This post does not come with pictures. I will post them another day.
It is late, I am tired but I am wired.
Why?
Well, for those who read this who have not been the mother of an LDS missionary, here is some info. Being a missionary mom is sort of like being the mom of someone in the military without the threat of death around the corner. I am grateful for all those who fight for freedom. I am so very grateful for the sacrifice of their parents who wonder about their well-being day and night without end. I am not terrified that I will get a call telling me my son has been shot.
But I do miss him so much. Many military troops can talk by phone or Skype their families. Missionaries do not. Missionary moms hear from their sons or daughters by phone or Skype twice a year. The calls are usually an hour long. We get letters and short weekly e-mails, but no face to face or voice contact. This is partly because servants of the Lord far away from families focus on their work and avoid thinking too much about home. They don't forget us and we don't forget them. But if our son is anything like his mom, he will be thinking about the phone call for days following it and missing us. It is better for all if we limit the reminders of home.
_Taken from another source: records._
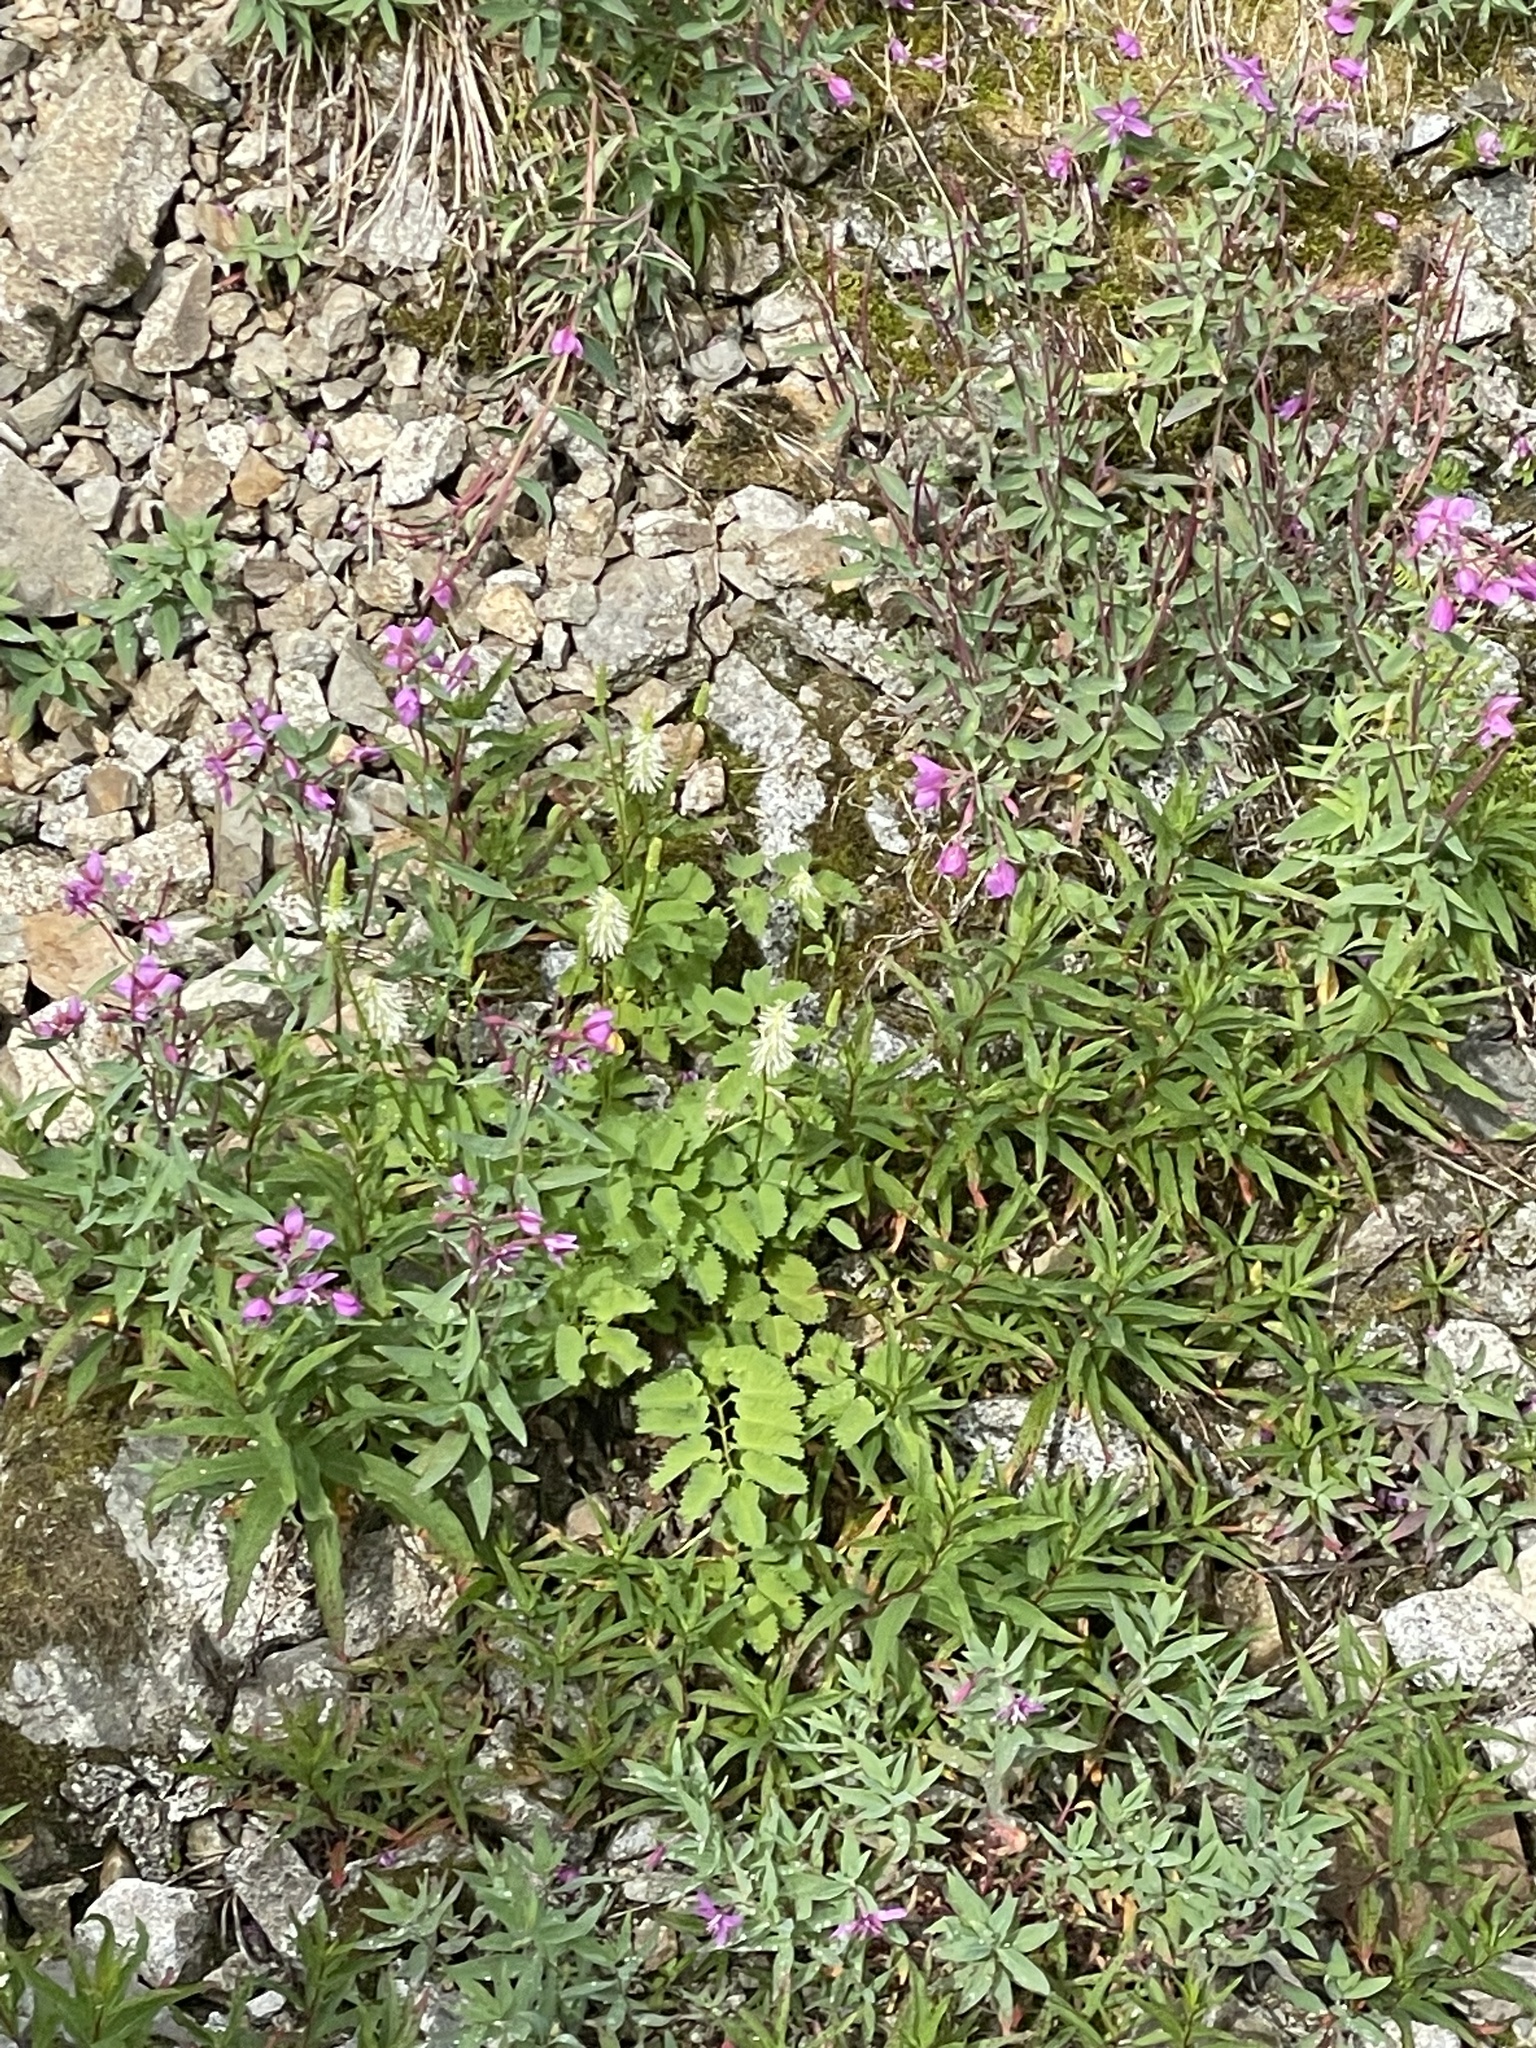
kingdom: Plantae
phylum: Tracheophyta
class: Magnoliopsida
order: Myrtales
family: Onagraceae
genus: Chamaenerion
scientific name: Chamaenerion angustifolium
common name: Fireweed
Now that I've given background, what you should know is that the two days missionaries call home are Christmas and Mother's Day! Today was Mother's Day - No wonder I am wired.
Our son Skyped us from the local bishop's home via his computer. Most of our family was at our house and got to spend time face to face with B. He looks so good! He looks and sounds completely happy! He is in a new area - Pasco, Washington after having been in The Dalles, Oregon for 3 months. He has a new companion and is excited for this new experience in a new place.
We sent a 19 year old boy away. It was his choice and we are proud of that decision. Now our 19 year old boy is a man filled with the love of God and his fellow man. He is motivated and strong and humble. He is a man of faith and it clearly came across on the phone. He lives by the mission rules and was the one to say he had to go. The 19 year old boy that left was not the same as the man we talked to today. What we experienced today talking to him is the answer to many of my prayers and I am humbled and gratified.
Every mother should have this experience. Every mom wishes their kids to be happy. We hope they do better than us, to be happier, more successful, more of everything. Well today I got one of my wishes. I have never seen him so happy or more successful.
I am so proud of my son, Elder B. I hope someday he has a son and he can understand the great gift he has given me today.